● Task brief:
Which lines in the data below contain the word "toward"? Pick out each one and copy it in full.

● Records provided:
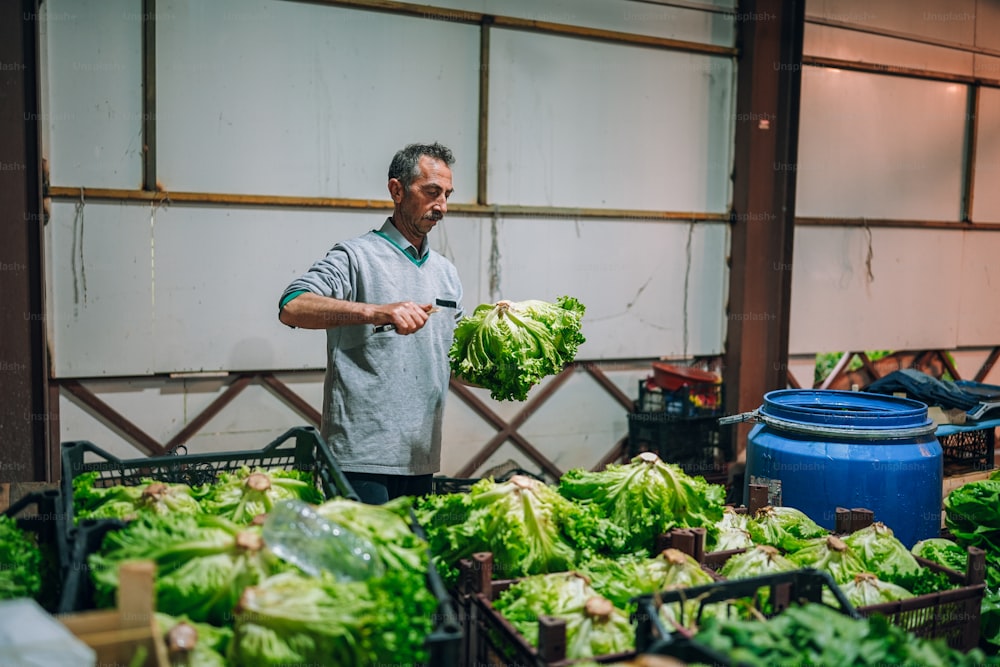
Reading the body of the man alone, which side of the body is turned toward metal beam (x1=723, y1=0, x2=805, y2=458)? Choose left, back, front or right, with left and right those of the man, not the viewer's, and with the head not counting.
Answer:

--

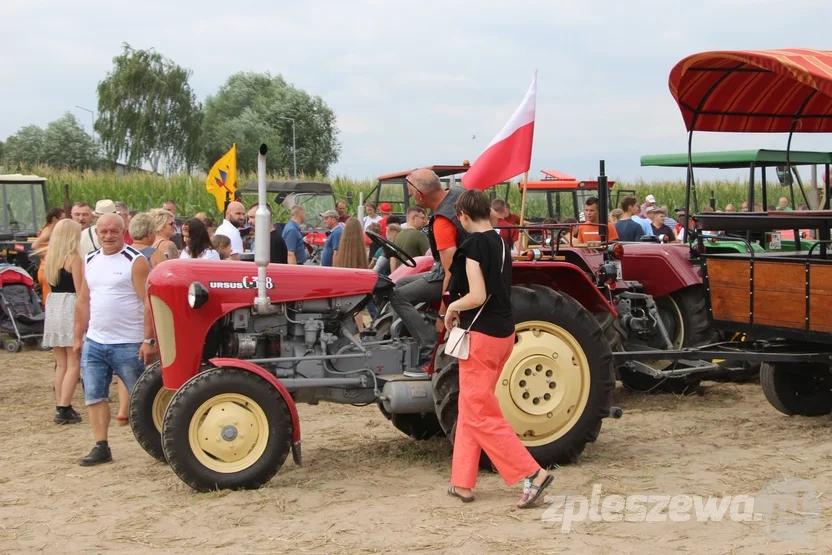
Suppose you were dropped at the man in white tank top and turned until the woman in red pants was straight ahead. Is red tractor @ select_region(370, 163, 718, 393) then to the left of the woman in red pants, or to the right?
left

--

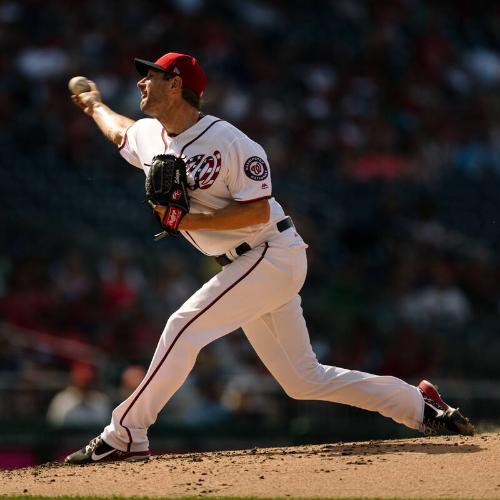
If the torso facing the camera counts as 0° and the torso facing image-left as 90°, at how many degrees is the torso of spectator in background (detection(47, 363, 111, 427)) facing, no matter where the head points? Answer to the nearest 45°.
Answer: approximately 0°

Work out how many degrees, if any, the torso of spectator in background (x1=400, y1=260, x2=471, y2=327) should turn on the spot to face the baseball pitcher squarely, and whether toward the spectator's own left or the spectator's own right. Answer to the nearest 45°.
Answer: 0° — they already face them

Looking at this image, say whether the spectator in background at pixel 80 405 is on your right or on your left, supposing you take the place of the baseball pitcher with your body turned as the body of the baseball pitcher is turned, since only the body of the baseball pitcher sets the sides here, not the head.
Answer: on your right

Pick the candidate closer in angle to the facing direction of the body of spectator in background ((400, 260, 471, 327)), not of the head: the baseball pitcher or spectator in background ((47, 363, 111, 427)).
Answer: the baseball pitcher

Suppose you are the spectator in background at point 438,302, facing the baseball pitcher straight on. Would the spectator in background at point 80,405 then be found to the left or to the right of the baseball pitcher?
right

● Expected answer:
Reading the body of the man alone, which side of the body is turned toward metal beam (x1=723, y1=0, x2=805, y2=458)? Choose left, back, front or right, with left and right those of the man, not the viewer's, and with the head not counting.
Work out how many degrees, if any, the torso of spectator in background (x1=400, y1=260, x2=471, y2=327) should turn on the spot to face the baseball pitcher squarely, and whether toward the spectator's own left or the spectator's own right. Answer to the nearest 45°.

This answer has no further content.